Warum protestieren Menschen in Bure?
Bure ist seit Jahren Epizentrum des französischen Anti-Atom-Widerstands. Hier soll das umstrittene Endlager Cigéo entstehen – ein milliardenteures Projekt, das atomaren Müll für hunderttausende Jahre lagern soll. "Die Risiken werden systematisch heruntergespielt", erklärt Marie Lambert, eine lokale Aktivistin, während sie auf das Transparent hinter sich zeigt: "Unser Grundwasser ist kein Mülleimer!"

Wie verlief die Demonstration konkret?
Nach Angaben der Organisatoren nahmen über 800 Menschen teil – darunter Umweltgruppen, lokale Bauern und Familien.

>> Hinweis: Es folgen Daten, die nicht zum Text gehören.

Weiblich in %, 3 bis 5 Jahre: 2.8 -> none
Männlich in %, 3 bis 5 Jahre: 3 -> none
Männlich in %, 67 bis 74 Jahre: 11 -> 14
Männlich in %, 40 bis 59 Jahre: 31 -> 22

Die Stimmung beschreibt Teilnehmer Jean Dubois als "festlich, aber entschlossen": "Wir haben Musik gemacht, Reden gehört und unsere Message klar gemacht: Atomkraft ist keine Lösung, weder für heute noch für die Zukunft." Die Polizei sprach von 500 Teilnehmern und meldete keine Zwischenfälle.
Welche Bedeutung hat der Protest 2025?
Experten sehen im Timing ein klares Signal: "Die Regierung will das Endlager-Projekt beschleunigen, gleichzeitig steigt die öffentliche Skepsis", analysiert Energieexperte Dr. Markus Weber. Tatsächlich zeigen Umfragen des IFOP-Instituts: 62% der Franzosen befürworten einen Atomausstieg – so viele wie nie zuvor. Die Demo fiel zudem mit dem 10. Jahrestag der Fukushima-Katastrophe zusammen, was Medien zusätzlich Aufmerksamkeit schenkten.
Wie reagiert die Politik?
Wirtschaftsministerin Le Maire betonte am Rande des G20-Gipfels: "Frankreich bleibt bei der Atomkraft – sie ist klimafreundlich und macht uns unabhängig." Lokalpolitiker der Meuse-Regierung unterstützen das Endlager-Projekt, verweisen auf Arbeitsplätze und Forschungsmilliarden. Bürgermeister Lefèvre zeigt sich dagegen gesprächsbereit: "Wir hören die Sorgen, aber Lösungen müssen wissenschaftlich sein."
Was sagen Atomkraft-Befürworter?
Der Energiekonzern EDF argumentiert mit Klimaschutz: "Atomstrom verursacht kaum CO2", so Sprecherin Claire Monet. Sie verweist auf neue Reaktortechnologien und warnt vor Blackouts: "Ohne Atomkraft importieren wir dreckigen Kohlestrom aus Deutschland." Tatsächlich deckt Frankreichs AKW-Flotte noch immer 70% des Strombedarfs – weltweit Rekord.
Wie geht es weiter in Bure?
Beobachter erwarten eine Eskalation: "Die Bauarbeiten beginnen 2026, der Widerstand wird wachsen", prophezeit Journalistin Simone Rousseau, die seit Jahren über das Thema berichtet. Schon jetzt gibt es ein permanentes Protestcamp, regelmäßig kommt es zu Sabotageakten. Die Region bleibt gespalten – zwischen Atomgegnern und jenen, die wirtschaftliche Vorteile sehen.
Fragen und Antworten zur Demo in Bure
Wie viele Menschen demonstrierten in Bure?
Die Angaben schwanken zwischen 500 (Polizei) und 800 (Organisatoren). Unabhängige Medien schätzen 600-700 Teilnehmer.
Welche Gruppen organisierten den Protest?
Führend waren die Bündnisse "BureStop" und "Sortir du nucléaire", unterstützt von Umweltverbänden wie Greenpeace Frankreich.
Gab es Festnahmen?
Nein, die Demonstration verlief friedlich. Kleinere Rangeleien gab es nur bei einer früheren Protestaktion im August.